Problem to solve ▸ Rewrite everything from the start of the items down to the line containing "0.0396/0.0396 arcsec/px), over >= 5 px.", changing "threshold" to "cutoff" and keeping everything else unchanged. Leave the pictures out of your answer.

Data rows ▸
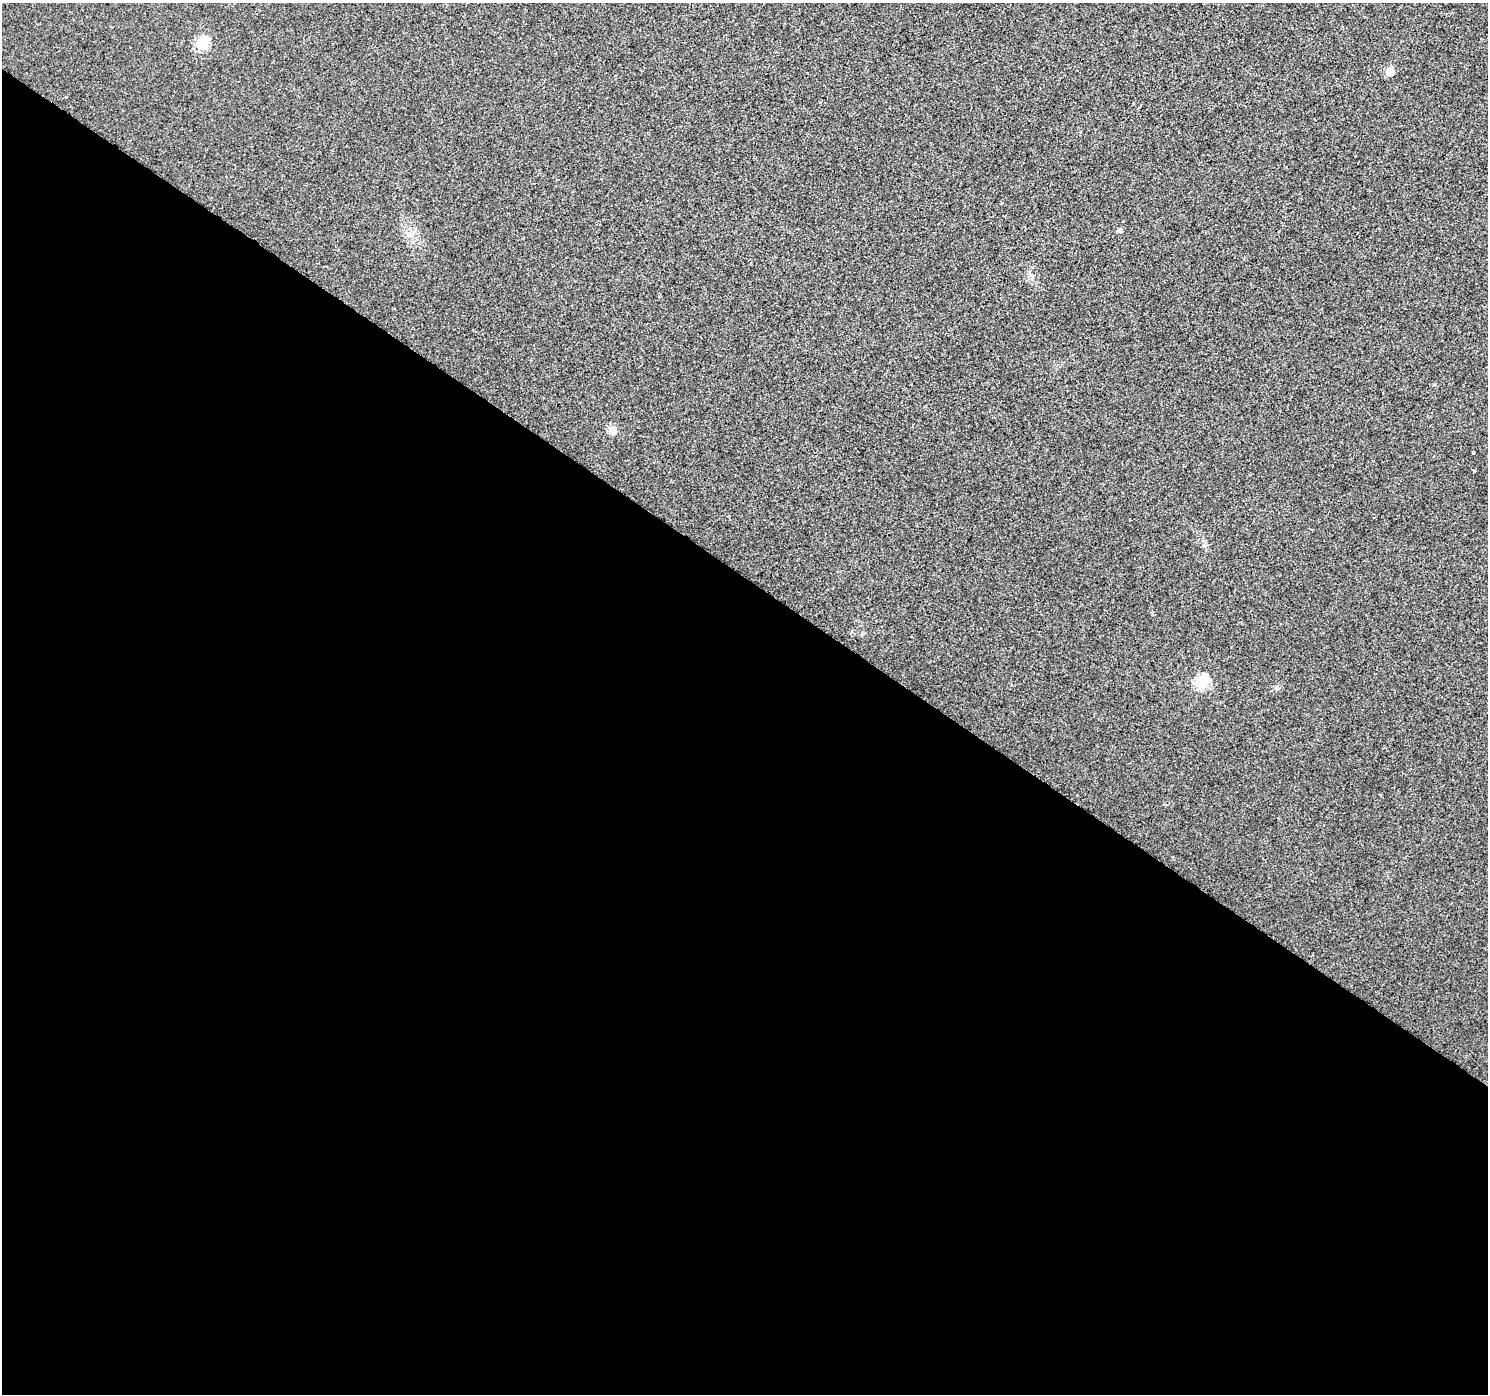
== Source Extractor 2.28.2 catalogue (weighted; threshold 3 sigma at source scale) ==
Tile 14 of 4 x 4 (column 2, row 4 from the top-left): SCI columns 1487-2972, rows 182-1573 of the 5950 x 5998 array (HDU 1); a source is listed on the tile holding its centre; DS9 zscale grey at full resolution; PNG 1490 x 1396 px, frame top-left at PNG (2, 3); no overlay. Shown black and unused: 59% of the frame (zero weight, under 2 of 3 exposures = <1% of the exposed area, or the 3 px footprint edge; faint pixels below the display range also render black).
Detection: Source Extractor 2.28.2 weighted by HDU 2 'WHT'; one run over the whole footprint, this tile lists its part. Background 0.00528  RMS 0.0054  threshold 0.0243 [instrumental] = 3 sigma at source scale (4.5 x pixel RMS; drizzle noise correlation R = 1.50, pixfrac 1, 0.0396/0.0396 arcsec/px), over >= 5 px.
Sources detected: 7; all 7 listed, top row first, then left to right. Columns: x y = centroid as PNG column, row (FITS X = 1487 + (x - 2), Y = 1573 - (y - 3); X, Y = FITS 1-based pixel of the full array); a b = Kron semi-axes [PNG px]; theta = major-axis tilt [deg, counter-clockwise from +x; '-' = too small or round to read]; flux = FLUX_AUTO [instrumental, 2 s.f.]
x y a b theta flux
202 44 6 6 - 43
1390 71 6 6 - 9
1120 231 6 4 -17 0.8
612 430 11 9 -50 2.9
1473 452 4 3 - 1.3
1473 470 3 2 - 1
1202 682 6 6 - 49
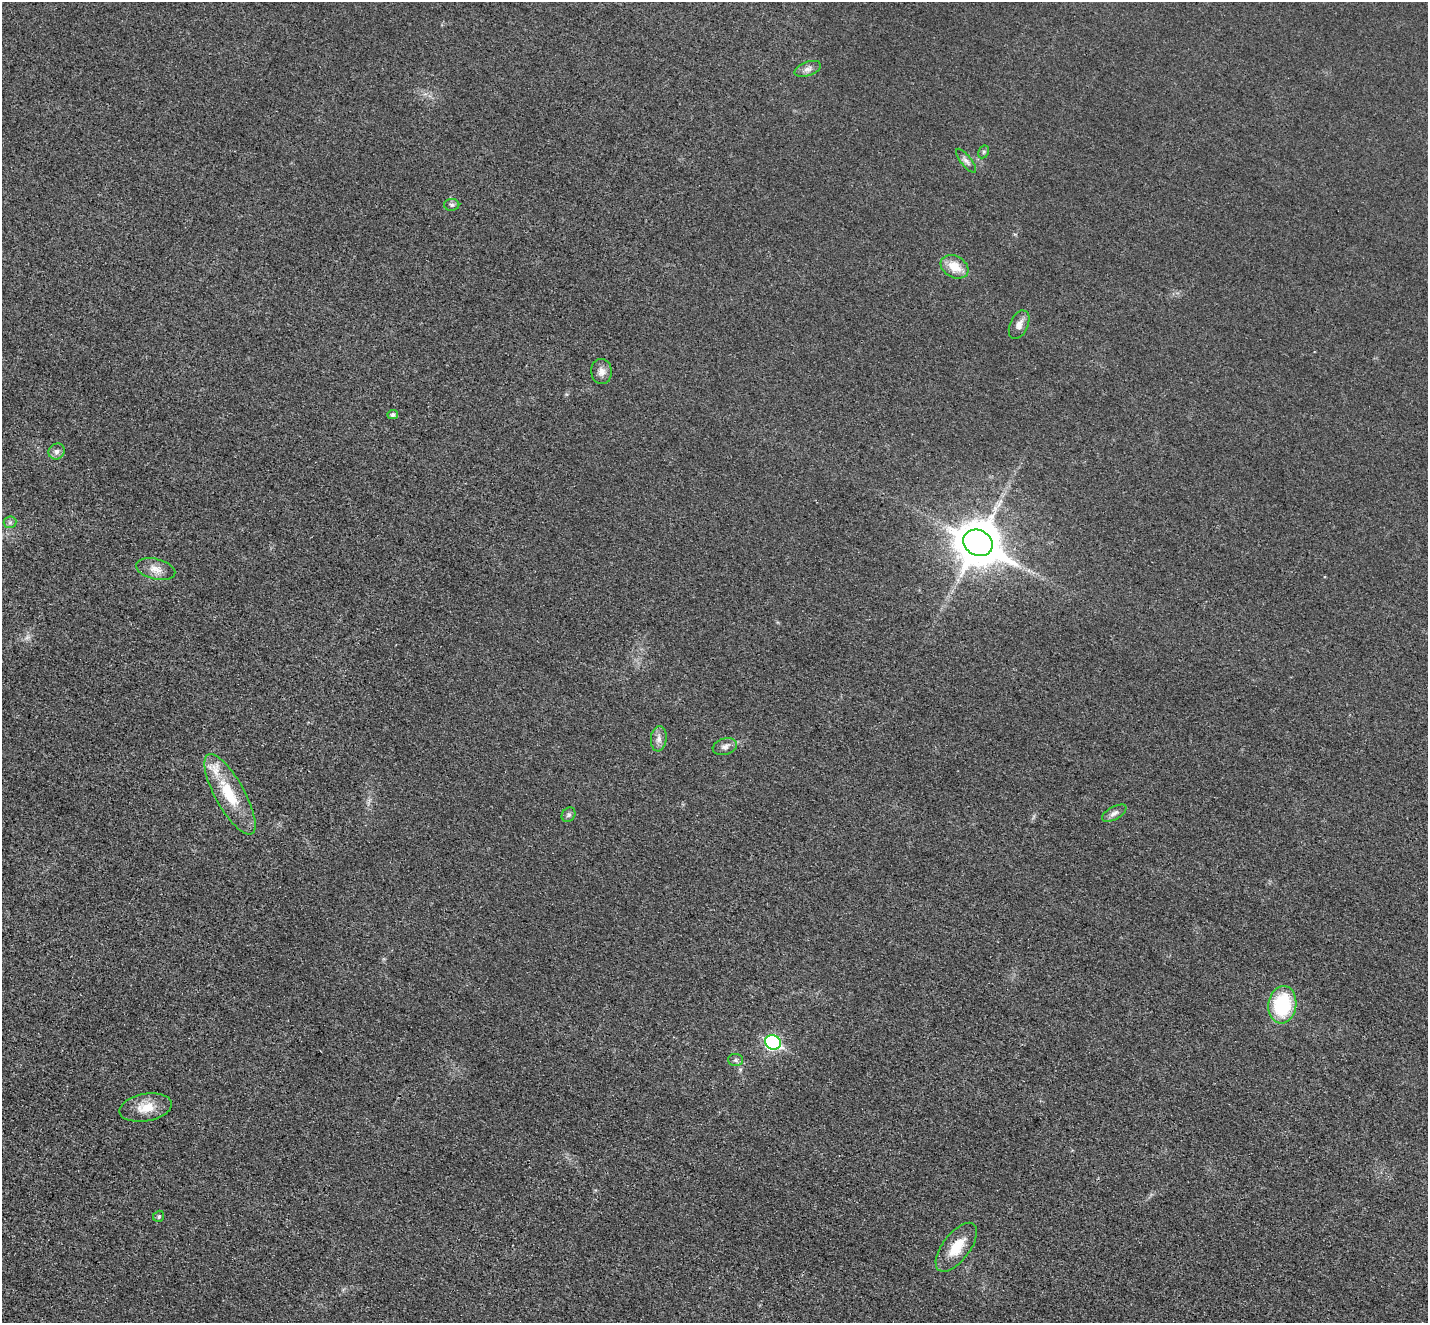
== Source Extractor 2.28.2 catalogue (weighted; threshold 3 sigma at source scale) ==
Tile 7 of 4 x 4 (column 3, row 2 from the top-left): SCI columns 2869-4294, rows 2942-4262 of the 5735 x 5745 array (HDU 1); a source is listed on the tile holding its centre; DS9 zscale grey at full resolution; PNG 1430 x 1325 px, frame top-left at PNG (2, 2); each listed source drawn as its Kron ellipse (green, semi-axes under 4 px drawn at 4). Shown black and unused: <1% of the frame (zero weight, under 3 of 4 exposures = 2% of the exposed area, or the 3 px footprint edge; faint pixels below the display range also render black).
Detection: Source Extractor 2.28.2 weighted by HDU 2 'WHT'; one run over the whole footprint, this tile lists its part. Background 0.0182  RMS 0.0051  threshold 0.023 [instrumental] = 3 sigma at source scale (4.5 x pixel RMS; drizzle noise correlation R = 1.50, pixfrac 1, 0.05/0.05 arcsec/px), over >= 5 px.
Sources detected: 25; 2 inside a brighter listed object's ellipse — not listed separately; the other 23 listed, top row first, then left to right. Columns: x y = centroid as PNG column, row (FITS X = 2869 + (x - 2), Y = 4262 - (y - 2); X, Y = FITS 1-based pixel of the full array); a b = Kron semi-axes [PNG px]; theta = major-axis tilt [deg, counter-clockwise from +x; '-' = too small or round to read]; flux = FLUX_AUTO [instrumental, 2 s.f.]
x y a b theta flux
808 69 14 7 19 2.6
984 152 7 5 61 0.88
966 161 15 5 -51 2.1
452 205 8 6 -1 1.1
954 267 14 10 -30 8.5
1019 325 15 9 66 3.6
601 371 12 10 -88 3.3
393 414 5 5 - 1.6
56 451 8 7 - 2
10 522 6 6 - 1.1
978 543 15 12 -28 1800
156 569 20 10 -13 5.2
659 739 13 8 83 2.8
725 747 12 8 16 2.5
230 794 45 14 -61 19
1114 813 13 6 29 2.3
569 815 8 6 51 1.2
1282 1005 19 14 82 34
773 1042 8 7 - 87
736 1060 7 6 - 1.3
146 1108 26 13 10 9.4
159 1216 6 5 - 0.98
956 1247 29 13 53 12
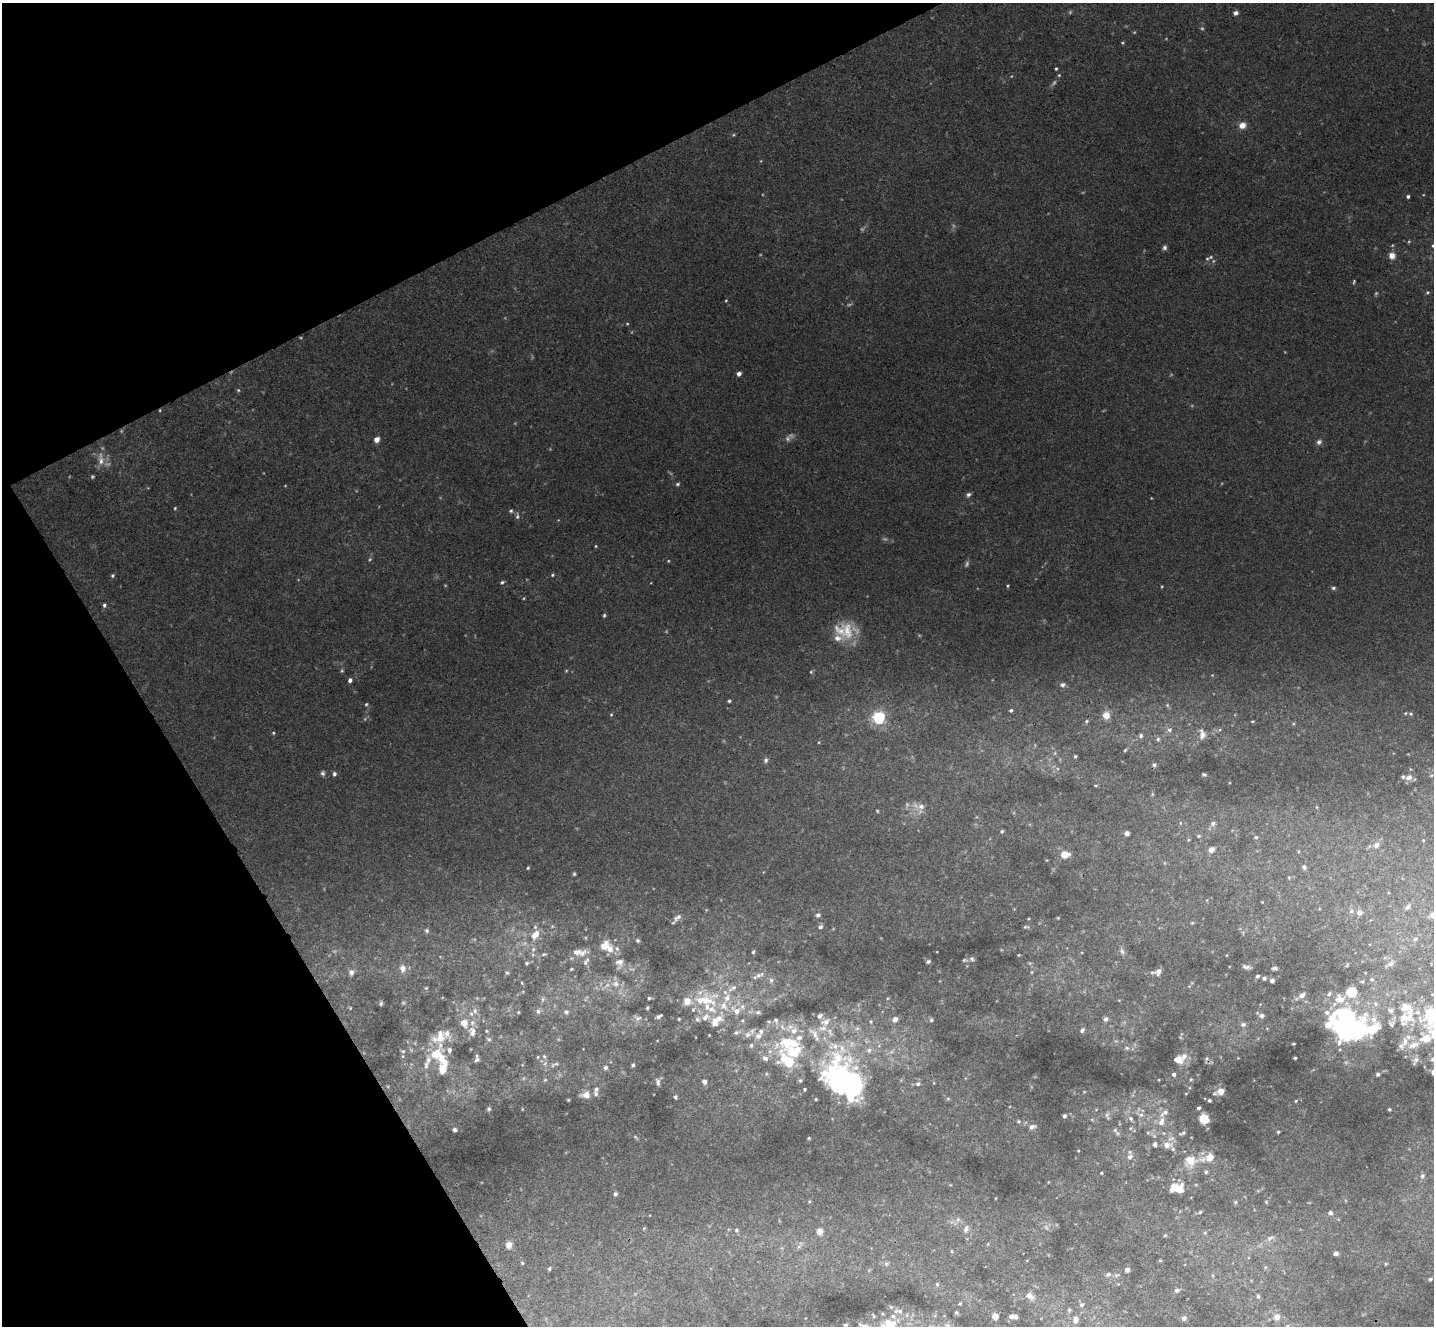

Response to this exercise ▸
== Source Extractor 2.28.2 catalogue (weighted; cutoff 3 sigma at source scale) ==
Tile 14 of 4 x 4 (column 2, row 4 from the top-left): SCI columns 1487-2972, rows 182-1573 of the 5950 x 5998 array (HDU 1); a source is listed on the tile holding its centre; DS9 zscale grey at full resolution; PNG 1490 x 1396 px, frame top-left at PNG (2, 3); no overlay. Shown black and unused: 59% of the frame (zero weight, under 2 of 3 exposures = <1% of the exposed area, or the 3 px footprint edge; faint pixels below the display range also render black).
Detection: Source Extractor 2.28.2 weighted by HDU 2 'WHT'; one run over the whole footprint, this tile lists its part. Background 0.00528  RMS 0.0054  cutoff 0.0243 [instrumental] = 3 sigma at source scale (4.5 x pixel RMS; drizzle noise correlation R = 1.50, pixfrac 1, 0.0396/0.0396 arcsec/px), over >= 5 px.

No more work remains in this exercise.